Exercises:
a) In the padding passage, set down everything from "Since we typically" down to "cross-correlation with padding.", keeping every word as it appears.
b) List each size, written as rows by columns, that the padding passage gives for the input, the padded input, and the output.

Quoted passage:
Since we typically use small kernels, for any given convolution we might
only lose a few pixels but this can add up as we apply many successive
convolutional layers. One straightforward solution to this problem is to
add extra pixels of filler around the boundary of our input image, thus
increasing the effective size of the image. Typically, we set the values
of the extra pixels to zero. In :numref:`img_conv_pad`, we pad a
:math:`3 \times 3` input, increasing its size to :math:`5 \times 5`. The
corresponding output then increases to a :math:`4 \times 4` matrix. The
shaded portions are the first output element as well as the input and
kernel tensor elements used for the output computation:
:math:`0\times0+0\times1+0\times2+0\times3=0`.
.. _img_conv_pad:
.. figure:: ../img/conv-pad.svg
Two-dimensional cross-correlation with padding.
In general, if we add a total of :math:`p_\textrm{h}` rows of padding
(roughly half on top and half on bottom) and a total of
:math:`p_\textrm{w}` columns of padding (roughly half on the left and
half on the right), the output shape will be
.. math:: (n_\textrm{h}-k_\textrm{h}+p_\textrm{h}+1)\times(n_\textrm{w}-k_\textrm{w}+p_\textrm{w}+1).
This means that the height and width of the output will increase by
:math:`p_\textrm{h}` and :math:`p_\textrm{w}`, respectively.

Data to examine:
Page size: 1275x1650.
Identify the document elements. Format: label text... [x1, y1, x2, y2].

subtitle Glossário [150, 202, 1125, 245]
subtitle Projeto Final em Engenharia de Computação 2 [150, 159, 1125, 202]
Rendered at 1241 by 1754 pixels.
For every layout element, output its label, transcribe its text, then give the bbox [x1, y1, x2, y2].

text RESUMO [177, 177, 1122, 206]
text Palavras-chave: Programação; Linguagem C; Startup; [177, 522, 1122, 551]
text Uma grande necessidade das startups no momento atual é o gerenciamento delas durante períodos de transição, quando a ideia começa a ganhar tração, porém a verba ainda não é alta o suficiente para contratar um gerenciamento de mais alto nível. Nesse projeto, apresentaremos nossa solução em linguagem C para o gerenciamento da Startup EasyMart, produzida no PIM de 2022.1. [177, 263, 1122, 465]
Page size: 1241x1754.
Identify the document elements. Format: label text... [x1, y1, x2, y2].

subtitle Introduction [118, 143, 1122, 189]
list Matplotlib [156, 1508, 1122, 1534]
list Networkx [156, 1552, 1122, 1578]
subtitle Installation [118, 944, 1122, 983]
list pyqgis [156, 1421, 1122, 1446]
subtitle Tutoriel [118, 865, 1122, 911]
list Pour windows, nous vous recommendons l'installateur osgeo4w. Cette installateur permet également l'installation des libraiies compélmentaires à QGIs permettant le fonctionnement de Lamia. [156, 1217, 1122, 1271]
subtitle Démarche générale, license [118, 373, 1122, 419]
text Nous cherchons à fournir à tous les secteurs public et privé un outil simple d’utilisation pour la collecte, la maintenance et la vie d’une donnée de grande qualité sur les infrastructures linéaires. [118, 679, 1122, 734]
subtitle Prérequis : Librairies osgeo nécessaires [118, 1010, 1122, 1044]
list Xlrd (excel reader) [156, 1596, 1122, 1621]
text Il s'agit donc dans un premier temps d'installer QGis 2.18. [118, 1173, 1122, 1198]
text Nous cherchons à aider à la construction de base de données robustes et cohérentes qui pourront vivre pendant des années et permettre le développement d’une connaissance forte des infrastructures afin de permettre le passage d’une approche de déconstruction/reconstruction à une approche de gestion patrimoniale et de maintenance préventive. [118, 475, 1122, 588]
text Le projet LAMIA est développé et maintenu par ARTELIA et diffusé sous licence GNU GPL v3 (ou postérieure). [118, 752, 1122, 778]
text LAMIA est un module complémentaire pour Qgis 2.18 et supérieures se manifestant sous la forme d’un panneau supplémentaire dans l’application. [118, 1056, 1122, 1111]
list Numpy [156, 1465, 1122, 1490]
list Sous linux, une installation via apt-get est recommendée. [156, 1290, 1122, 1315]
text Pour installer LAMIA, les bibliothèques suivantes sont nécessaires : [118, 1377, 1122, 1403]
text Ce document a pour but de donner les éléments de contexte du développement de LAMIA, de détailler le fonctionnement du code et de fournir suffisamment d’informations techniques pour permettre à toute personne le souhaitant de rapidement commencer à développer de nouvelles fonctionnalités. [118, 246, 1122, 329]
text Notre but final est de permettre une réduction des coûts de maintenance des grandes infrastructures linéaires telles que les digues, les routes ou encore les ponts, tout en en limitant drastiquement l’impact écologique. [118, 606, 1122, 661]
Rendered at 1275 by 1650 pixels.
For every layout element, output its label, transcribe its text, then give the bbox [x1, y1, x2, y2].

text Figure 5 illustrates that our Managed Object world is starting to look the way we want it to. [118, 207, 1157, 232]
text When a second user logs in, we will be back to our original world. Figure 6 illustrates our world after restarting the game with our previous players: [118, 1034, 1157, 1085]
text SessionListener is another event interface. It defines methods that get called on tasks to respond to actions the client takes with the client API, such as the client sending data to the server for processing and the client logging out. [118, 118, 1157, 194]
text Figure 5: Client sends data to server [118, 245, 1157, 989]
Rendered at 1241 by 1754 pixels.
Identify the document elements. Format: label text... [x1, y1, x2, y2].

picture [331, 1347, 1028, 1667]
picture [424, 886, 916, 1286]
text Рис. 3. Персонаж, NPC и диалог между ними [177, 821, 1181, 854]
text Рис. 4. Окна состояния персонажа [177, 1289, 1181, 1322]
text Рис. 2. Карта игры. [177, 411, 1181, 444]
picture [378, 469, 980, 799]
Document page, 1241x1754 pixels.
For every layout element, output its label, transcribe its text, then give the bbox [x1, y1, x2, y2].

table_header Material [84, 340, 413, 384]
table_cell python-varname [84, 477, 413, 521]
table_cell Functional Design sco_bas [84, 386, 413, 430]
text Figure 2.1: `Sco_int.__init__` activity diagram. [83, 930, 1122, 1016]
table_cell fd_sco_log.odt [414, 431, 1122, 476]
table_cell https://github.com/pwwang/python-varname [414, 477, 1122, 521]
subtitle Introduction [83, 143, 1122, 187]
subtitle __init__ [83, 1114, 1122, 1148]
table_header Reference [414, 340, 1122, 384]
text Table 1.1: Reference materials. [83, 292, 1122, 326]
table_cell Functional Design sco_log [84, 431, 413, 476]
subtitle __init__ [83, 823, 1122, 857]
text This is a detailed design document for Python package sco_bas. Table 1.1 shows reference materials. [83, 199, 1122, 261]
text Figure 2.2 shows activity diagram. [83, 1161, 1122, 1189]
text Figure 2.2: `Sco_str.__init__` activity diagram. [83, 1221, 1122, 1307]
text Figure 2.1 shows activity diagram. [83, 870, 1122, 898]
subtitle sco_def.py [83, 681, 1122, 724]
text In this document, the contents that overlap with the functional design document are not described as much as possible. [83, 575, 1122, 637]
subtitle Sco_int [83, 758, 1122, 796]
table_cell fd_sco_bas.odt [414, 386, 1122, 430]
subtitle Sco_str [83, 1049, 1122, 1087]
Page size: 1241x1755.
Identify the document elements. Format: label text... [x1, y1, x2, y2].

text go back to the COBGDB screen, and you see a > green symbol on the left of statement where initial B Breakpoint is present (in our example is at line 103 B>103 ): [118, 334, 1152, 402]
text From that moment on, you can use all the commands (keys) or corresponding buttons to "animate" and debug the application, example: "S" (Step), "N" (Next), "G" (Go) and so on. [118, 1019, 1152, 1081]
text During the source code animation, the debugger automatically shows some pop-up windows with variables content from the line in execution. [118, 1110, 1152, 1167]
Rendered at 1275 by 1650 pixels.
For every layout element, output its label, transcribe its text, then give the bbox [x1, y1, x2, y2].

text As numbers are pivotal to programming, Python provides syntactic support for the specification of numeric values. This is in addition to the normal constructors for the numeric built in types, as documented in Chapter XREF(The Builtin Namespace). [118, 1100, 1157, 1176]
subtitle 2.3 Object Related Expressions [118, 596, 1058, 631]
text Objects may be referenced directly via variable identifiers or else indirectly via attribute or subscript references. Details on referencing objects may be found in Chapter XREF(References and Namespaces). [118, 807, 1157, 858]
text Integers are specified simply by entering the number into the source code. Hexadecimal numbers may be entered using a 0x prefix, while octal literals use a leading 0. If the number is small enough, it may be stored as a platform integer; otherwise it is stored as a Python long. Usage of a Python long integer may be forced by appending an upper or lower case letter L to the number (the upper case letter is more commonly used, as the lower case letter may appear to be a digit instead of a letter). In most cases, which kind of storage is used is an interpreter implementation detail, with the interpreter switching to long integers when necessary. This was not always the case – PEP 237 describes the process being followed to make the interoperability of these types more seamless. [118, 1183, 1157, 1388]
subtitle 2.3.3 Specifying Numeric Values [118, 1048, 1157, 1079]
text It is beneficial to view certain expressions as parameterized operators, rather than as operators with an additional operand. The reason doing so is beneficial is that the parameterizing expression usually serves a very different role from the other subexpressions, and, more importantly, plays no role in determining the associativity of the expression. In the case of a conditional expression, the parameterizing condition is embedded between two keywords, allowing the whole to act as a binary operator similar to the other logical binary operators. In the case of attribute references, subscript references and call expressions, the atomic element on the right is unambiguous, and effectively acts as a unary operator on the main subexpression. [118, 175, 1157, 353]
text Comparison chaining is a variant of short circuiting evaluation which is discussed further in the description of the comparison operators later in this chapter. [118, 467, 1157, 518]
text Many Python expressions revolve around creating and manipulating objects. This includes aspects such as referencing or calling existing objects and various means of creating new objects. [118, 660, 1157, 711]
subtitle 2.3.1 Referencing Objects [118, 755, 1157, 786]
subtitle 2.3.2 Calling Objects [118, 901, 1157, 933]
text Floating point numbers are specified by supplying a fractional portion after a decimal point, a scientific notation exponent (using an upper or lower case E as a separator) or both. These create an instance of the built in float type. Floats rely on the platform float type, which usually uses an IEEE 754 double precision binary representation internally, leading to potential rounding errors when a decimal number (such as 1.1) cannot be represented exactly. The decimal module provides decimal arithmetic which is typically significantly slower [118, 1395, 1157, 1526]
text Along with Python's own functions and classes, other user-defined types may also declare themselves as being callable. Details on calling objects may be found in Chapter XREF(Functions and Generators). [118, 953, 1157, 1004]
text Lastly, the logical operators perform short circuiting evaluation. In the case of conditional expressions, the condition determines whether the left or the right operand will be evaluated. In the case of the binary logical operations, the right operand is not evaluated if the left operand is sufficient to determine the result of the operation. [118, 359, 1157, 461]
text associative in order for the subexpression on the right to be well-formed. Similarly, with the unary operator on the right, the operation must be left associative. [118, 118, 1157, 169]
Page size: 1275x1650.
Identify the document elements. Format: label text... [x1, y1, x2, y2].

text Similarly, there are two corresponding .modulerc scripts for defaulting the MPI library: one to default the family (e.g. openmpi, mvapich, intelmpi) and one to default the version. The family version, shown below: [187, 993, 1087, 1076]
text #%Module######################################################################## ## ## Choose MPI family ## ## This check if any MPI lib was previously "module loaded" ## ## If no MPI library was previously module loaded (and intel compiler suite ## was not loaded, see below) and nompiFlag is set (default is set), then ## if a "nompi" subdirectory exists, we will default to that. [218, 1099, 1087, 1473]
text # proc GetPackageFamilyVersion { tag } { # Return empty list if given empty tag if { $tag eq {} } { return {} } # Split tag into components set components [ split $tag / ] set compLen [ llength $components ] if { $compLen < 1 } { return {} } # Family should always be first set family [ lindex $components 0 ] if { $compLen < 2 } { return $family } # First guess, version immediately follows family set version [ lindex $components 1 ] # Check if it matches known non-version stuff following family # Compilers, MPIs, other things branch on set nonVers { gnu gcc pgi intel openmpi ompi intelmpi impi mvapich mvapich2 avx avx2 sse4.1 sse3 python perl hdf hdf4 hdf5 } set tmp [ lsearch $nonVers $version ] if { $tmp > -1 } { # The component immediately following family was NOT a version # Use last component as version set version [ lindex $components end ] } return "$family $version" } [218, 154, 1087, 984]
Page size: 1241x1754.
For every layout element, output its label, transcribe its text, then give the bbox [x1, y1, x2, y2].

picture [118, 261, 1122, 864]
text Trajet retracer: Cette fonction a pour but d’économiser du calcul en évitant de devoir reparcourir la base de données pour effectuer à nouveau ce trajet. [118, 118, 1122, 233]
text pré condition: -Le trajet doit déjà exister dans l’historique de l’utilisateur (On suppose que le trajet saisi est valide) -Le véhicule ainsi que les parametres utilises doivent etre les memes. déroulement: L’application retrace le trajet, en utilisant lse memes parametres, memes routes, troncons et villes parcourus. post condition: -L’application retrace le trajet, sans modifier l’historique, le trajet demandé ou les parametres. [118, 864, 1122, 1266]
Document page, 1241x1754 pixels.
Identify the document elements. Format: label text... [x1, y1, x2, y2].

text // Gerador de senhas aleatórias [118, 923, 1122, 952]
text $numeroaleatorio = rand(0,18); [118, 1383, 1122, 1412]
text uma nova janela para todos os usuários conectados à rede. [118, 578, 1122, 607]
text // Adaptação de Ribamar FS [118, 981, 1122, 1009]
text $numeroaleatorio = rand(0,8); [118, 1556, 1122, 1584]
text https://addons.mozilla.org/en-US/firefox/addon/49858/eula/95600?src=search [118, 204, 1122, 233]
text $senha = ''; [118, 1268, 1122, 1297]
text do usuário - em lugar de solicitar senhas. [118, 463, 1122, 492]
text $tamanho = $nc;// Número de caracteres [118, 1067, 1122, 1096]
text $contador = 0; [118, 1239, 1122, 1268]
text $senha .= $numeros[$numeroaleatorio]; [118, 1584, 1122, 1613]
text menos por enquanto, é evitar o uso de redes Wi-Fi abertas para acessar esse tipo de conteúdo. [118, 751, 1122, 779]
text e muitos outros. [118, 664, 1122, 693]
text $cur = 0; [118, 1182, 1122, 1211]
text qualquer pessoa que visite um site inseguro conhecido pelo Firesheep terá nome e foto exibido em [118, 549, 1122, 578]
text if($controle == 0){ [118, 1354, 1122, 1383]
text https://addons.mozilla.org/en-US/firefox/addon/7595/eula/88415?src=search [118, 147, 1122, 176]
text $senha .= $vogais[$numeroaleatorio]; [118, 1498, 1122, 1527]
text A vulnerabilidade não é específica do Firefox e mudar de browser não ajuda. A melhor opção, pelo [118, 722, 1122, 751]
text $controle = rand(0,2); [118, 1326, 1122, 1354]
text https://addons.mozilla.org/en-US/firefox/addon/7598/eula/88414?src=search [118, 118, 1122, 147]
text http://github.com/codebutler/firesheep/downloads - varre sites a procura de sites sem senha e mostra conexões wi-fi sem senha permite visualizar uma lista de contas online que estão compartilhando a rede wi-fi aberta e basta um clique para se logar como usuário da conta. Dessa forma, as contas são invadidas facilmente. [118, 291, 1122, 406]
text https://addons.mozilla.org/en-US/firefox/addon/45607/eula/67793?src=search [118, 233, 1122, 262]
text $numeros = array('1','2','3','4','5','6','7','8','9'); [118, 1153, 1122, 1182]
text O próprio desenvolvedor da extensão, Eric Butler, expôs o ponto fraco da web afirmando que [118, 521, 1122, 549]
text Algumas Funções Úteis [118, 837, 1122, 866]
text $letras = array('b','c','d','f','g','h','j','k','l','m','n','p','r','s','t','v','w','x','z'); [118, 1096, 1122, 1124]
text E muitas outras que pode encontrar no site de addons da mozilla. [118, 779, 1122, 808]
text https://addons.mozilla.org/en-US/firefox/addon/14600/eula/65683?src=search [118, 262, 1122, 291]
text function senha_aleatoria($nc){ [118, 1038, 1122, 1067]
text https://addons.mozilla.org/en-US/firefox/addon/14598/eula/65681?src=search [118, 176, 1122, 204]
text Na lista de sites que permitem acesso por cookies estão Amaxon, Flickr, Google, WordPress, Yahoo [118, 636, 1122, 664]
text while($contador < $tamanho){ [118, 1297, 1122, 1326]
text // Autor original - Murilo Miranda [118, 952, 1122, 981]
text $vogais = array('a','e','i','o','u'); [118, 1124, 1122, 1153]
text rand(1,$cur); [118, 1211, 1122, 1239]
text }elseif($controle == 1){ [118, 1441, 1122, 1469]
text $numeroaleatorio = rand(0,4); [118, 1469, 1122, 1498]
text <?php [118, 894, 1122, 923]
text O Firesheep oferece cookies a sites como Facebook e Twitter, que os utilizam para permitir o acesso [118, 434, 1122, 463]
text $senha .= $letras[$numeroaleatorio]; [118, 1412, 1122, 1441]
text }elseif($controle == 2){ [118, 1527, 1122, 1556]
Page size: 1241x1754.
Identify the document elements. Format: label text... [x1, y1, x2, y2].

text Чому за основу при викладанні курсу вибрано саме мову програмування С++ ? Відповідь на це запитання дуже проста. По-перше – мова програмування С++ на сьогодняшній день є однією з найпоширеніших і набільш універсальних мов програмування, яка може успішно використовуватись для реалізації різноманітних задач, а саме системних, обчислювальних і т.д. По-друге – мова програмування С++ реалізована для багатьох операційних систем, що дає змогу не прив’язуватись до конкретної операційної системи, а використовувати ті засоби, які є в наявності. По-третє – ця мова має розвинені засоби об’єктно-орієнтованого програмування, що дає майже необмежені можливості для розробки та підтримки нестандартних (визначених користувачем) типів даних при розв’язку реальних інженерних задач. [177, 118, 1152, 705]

Answer list:
a)
Since we typically use small kernels, for any given convolution we might
only lose a few pixels but this can add up as we apply many successive
convolutional layers. One straightforward solution to this problem is to
add extra pixels of filler around the boundary of our input image, thus
increasing the effective size of the image. Typically, we set the values
of the extra pixels to zero. In :numref:`img_conv_pad`, we pad a
:math:`3 \times 3` input, increasing its size to :math:`5 \times 5`. The
corresponding output then increases to a :math:`4 \times 4` matrix. The
shaded portions are the first output element as well as the input and
kernel tensor elements used for the output computation:
:math:`0\times0+0\times1+0\times2+0\times3=0`.
.. _img_conv_pad:
.. figure:: ../img/conv-pad.svg
Two-dimensional cross-correlation with padding.

b)
3 × 3 (the input)
5 × 5 (the padded input)
4 × 4 (the output)